Nine schools in the United Kingdom are now using facial recognition technology to charge students for lunch.
The schools, which are in North Ayrshire in Scotland, claim that it is “faster” and “more hygienic” than using other methods.
“With Facial Recognition, pupils simply select their meal, look at the camera and go, making for a faster lunch service whilst removing any contact at the point of sale,” a flyer about the new system states.
“Whilst the use of biometric recognition has been steadily growing over the last decade or so, these past couple of years have seen an explosion in development, interest and vendor involvement, particularly in mobile devices where they are commonly used to verify the owner of the device before unlocking or making purchases,” the flyer concludes. “We are delighted to offer this fast and secure identification technology to purchase our delicious and nutritious school meals.”
A document featuring the frequently asked questions about the technology states that “in light of the COVID pandemic, the process eliminates the need to physically touch equipment, making the purchase of school meals completely contactless and safe.”

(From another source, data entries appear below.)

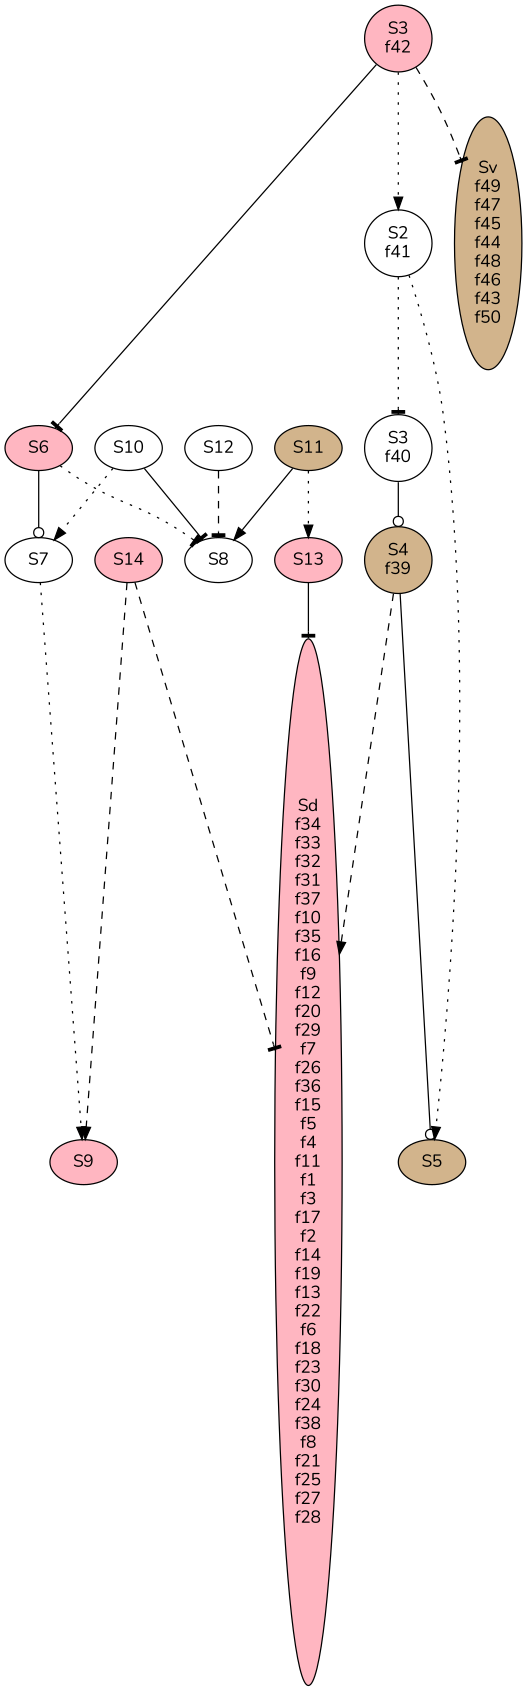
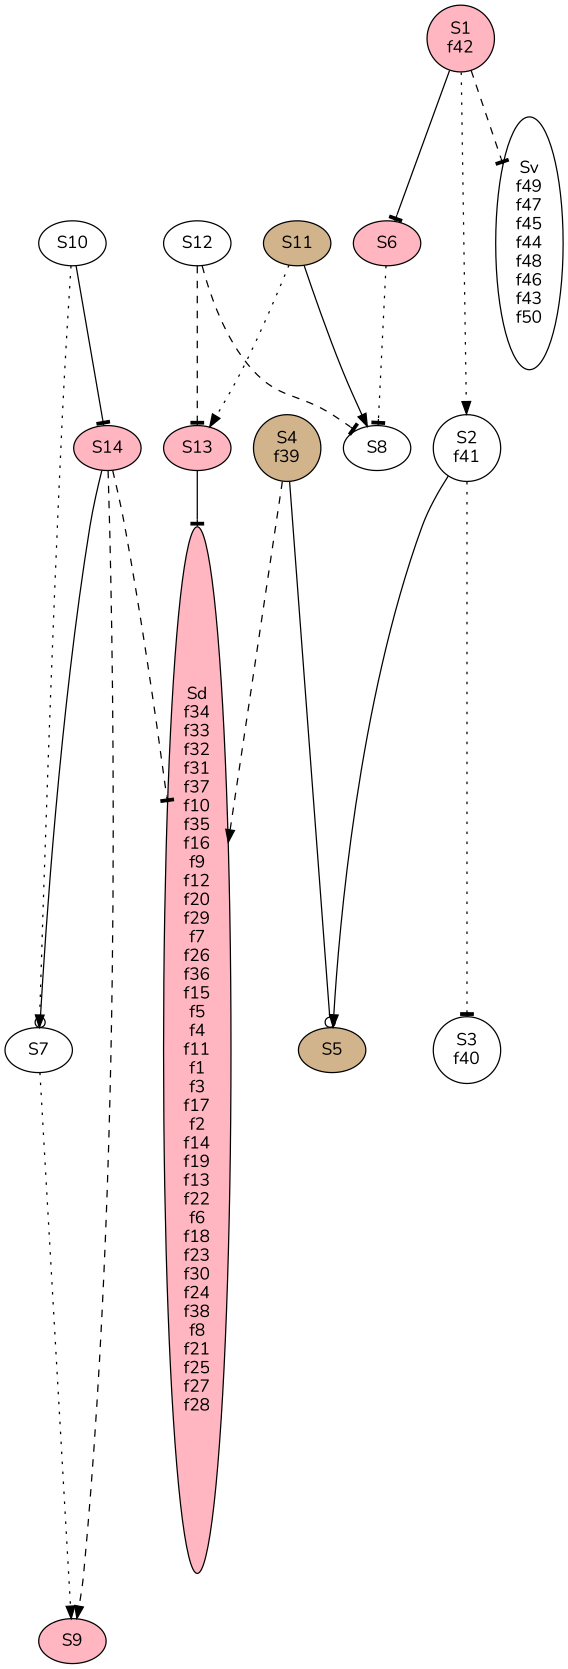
  digraph {
    fontname=Nunito
    node [fillcolor=lightpink fontname=Nunito style=filled]
    edge [arrowhead=tee fontname=Nunito style=solid]
    n1 [label=S14]
    n2 [label=S9]
    n3 [label="Sd\nf34\nf33\nf32\nf31\nf37\nf10\nf35\nf16\nf9\nf12\nf20\nf29\nf7\nf26\nf36\nf15\nf5\nf4\nf11\nf1\nf3\nf17\nf2\nf14\nf19\nf13\nf22\nf6\nf18\nf23\nf30\nf24\nf38\nf8\nf21\nf25\nf27\nf28"]
    n4 [label=S13]
    n5 [label=S6]
    n6 [fillcolor=white label=S7]
    n7 [fillcolor=white label=S8]
    n8 [fillcolor=white label="S2\nf41"]
    n9 [fillcolor=white label="S3\nf40"]
    n10 [fillcolor=tan label=S5]
    n11 [fillcolor=tan label="S4\nf39"]
-   n12 [label="S3\nf42"]
-   n13 [fillcolor=tan label="Sv\nf49\nf47\nf45\nf44\nf48\nf46\nf43\nf50"]
+   n12 [label="S1\nf42"]
+   n13 [fillcolor=white label="Sv\nf49\nf47\nf45\nf44\nf48\nf46\nf43\nf50"]
    n14 [fillcolor=white label=S12]
    n15 [fillcolor=white label=S10]
    n16 [fillcolor=tan label=S11]
    n1 -> n2 [arrowhead=normal style=dashed]
    n1 -> n3 [style=dashed]
    n4 -> n3
-   n5 -> n6 [arrowhead=odot]
+   n1 -> n6 [arrowhead=odot]
    n5 -> n7 [style=dotted]
    n6 -> n2 [arrowhead=normal style=dotted]
    n8 -> n9 [style=dotted]
-   n8 -> n10 [arrowhead=normal style=dotted]
-   n9 -> n11 [arrowhead=odot]
+   n8 -> n10 [arrowhead=normal]
    n11 -> n3 [arrowhead=normal style=dashed]
    n11 -> n10 [arrowhead=odot]
    n12 -> n5
    n12 -> n8 [arrowhead=normal style=dotted]
    n12 -> n13 [style=dashed]
+   n14 -> n4 [style=dashed]
    n14 -> n7 [style=dashed]
-   n15 -> n7
+   n15 -> n1
    n15 -> n6 [arrowhead=normal style=dotted]
    n16 -> n4 [arrowhead=normal style=dotted]
    n16 -> n7 [arrowhead=normal]
  }
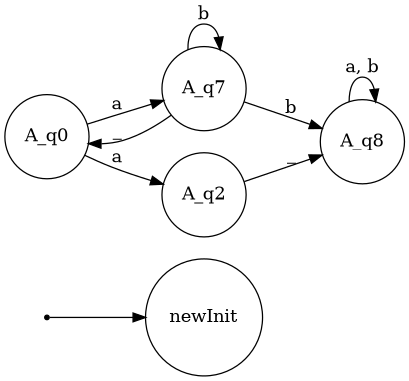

The FAQ adds that parents can choose to opt out and have their child provided with a pin number to complete purchases instead. According to North Ayrshire council, 97 percent of parents have consented to allowing their children’s biometric data to be used.
“It’s the fastest way of recognising someone at the till — it’s faster than card, it’s faster than fingerprint,” David Swanston, the managing director of CRB Cunninghams, the company that installed the systems, told the Financial Times. “In a secondary school you have around about a 25 minute period to serve potentially 1,000 pupils. So we need fast throughput at the point of sale.” He said the average transaction time was cut to five seconds per pupil.
Opponents of using the technology have argued that by using biometric data collection on young children for mundane purchases, it is normalizing privacy violations.
“It’s normalising biometric identity checks for something that is mundane. You don’t need to resort to airport style [technology] for children getting their lunch,” Silkie Carlo of Big Brother Watch told the Financial Times.
Fraser Sampson, the Biometrics Commissioner for England and Wales, told the paper that he does not necessarily think that the technology should be used in schools.
“If there is a less intrusive way, that should be used,” he said.